On the left side, presumably, the dwarf little fruit bat (Rhinophylla pumilio).

It is a species of leaf-nosed bat from South America. Dwarf little fruit bats are found in across much of northern South America east of the Andes, from northern Bolivia, through eastern Peru and Ecuador, across northeastern and Amazonian Brazil, and into southern Colombia and Venezuela, and throughout the Guianas. They are widespread, and generally present in large numbers where they are found, preferring primary forest below 1,400 m (4,600 ft), but are also sometimes found in more disturbed habitats, including plantations and pastures, and in open savannah. Presented as a combined image (on the obverse and reverse).

Central Bank of Suriname

The building of Central Bank of Suriname.

On the right side is a logo of Surinamese Bank.

Denomination in numeral top left. In numeral and words bottom right.

Revers:

5 Gulden 2000

Campephilus rubricollis

The Red-necked Woodpecker (Campephilus rubricollis) is a species of bird in the Picidae family. It is found in Bolivia, Brazil, Colombia, Ecuador, French Guiana, Guyana, Peru, Suriname, and Venezuela. Its natural habitats are subtropical or tropical moist lowland forests and subtropical or tropical moist mountain forests.

Bottom left are the profiles of four butterflies.

Top right is the coat of arms of Surinam and a map of Brokopondo Reservoir region.

The Brokopondo Reservoir, officially named "Professor Doctor Ingenieur W. J. van Blommestein Meer", and also called the Brokopondostuwmeer, is a large reservoir in the South American country Suriname. It is named after the Surakarta-born Dutch hydrological engineer Willem Johan van Blommestein. With a surface area of approximately 1,560 km² (602 mi²), depending on the current water level, it is one of the largest reservoirs in the world, flooding nearly one percent of the country.

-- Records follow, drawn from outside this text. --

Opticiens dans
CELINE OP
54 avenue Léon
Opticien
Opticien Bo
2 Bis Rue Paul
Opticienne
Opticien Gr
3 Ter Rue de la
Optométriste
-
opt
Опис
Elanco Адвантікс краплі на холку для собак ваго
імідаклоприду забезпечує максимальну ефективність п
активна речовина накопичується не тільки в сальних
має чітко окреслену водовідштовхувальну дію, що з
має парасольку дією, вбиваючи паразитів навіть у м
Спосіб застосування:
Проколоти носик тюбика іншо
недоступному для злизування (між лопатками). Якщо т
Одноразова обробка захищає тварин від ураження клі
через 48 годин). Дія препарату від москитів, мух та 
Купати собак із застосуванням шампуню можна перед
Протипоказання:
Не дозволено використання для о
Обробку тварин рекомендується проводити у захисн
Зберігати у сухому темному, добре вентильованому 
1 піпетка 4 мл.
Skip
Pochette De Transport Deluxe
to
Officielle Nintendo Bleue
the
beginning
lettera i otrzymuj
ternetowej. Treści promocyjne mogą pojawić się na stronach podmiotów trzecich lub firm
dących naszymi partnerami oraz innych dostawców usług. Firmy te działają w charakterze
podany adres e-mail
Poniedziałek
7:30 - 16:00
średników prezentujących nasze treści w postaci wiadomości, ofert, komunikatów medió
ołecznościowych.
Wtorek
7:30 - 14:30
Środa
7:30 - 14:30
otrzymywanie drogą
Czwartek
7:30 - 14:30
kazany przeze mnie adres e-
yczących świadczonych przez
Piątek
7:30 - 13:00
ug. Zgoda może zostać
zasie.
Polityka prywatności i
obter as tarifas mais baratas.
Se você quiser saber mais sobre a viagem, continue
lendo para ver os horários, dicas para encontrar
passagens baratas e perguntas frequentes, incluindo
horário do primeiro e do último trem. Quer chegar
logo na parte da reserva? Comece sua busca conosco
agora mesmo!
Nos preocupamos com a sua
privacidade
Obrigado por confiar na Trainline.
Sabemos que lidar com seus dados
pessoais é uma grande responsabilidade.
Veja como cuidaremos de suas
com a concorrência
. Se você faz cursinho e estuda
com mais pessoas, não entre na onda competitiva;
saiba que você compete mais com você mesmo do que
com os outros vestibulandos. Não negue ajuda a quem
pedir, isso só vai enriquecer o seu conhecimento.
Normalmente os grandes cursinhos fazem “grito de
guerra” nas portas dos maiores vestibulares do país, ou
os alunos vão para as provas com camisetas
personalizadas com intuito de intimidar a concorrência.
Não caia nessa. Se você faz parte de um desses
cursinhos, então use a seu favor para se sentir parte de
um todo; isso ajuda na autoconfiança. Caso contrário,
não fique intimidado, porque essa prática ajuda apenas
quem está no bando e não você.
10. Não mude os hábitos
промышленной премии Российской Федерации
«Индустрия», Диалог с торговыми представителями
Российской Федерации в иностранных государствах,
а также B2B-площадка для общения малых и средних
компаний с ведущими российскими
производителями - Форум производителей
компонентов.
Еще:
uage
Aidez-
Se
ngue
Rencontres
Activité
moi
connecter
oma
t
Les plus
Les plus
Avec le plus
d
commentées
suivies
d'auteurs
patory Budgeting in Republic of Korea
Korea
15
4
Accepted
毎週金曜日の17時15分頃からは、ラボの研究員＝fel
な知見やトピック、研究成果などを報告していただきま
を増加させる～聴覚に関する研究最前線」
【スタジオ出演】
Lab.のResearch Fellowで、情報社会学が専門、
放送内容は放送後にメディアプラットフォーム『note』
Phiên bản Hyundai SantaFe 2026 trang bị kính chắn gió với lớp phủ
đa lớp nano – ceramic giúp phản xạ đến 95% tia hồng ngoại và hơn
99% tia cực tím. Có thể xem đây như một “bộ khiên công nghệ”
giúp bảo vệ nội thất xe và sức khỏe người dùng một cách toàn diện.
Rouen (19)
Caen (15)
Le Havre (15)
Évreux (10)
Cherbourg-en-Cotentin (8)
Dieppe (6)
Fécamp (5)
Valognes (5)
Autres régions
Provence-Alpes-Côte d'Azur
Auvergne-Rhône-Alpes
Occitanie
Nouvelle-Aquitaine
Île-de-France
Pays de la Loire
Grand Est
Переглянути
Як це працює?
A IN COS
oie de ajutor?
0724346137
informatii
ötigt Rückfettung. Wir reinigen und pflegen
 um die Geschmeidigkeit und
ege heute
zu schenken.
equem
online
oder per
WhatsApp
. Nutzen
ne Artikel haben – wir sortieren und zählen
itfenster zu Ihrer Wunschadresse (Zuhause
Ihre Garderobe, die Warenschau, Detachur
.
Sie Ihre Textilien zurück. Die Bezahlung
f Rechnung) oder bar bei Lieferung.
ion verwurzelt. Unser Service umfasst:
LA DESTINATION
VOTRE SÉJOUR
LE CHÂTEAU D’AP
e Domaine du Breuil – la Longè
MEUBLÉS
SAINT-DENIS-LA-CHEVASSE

The coat of arms of Suriname

The coat of arms of Suriname was adopted on 25 November 1975. The motto reads Justitia - Pietas - Fides (“Justice - Piety - Fidelity”). It further consists of two natives who carry a shield. The left half of the shield symbolizes the past, as slaves were abducted via ship out of Africa. The right half, the side of the present, shows a Royal palm, also the symbol of a just person ("The just person should blossom like a palm"). The diamond in the middle is the stylized form of the heart, which is regarded as the organ of love. The points of the diamond show the four directions of the wind. Inside the diamond is a five-pointed star. This star symbolizes the five continents from which the inhabitants of Suriname migrated: Africa, America, Australia, Asia, and Europe.

Denominations in numerals are top left and bottom right.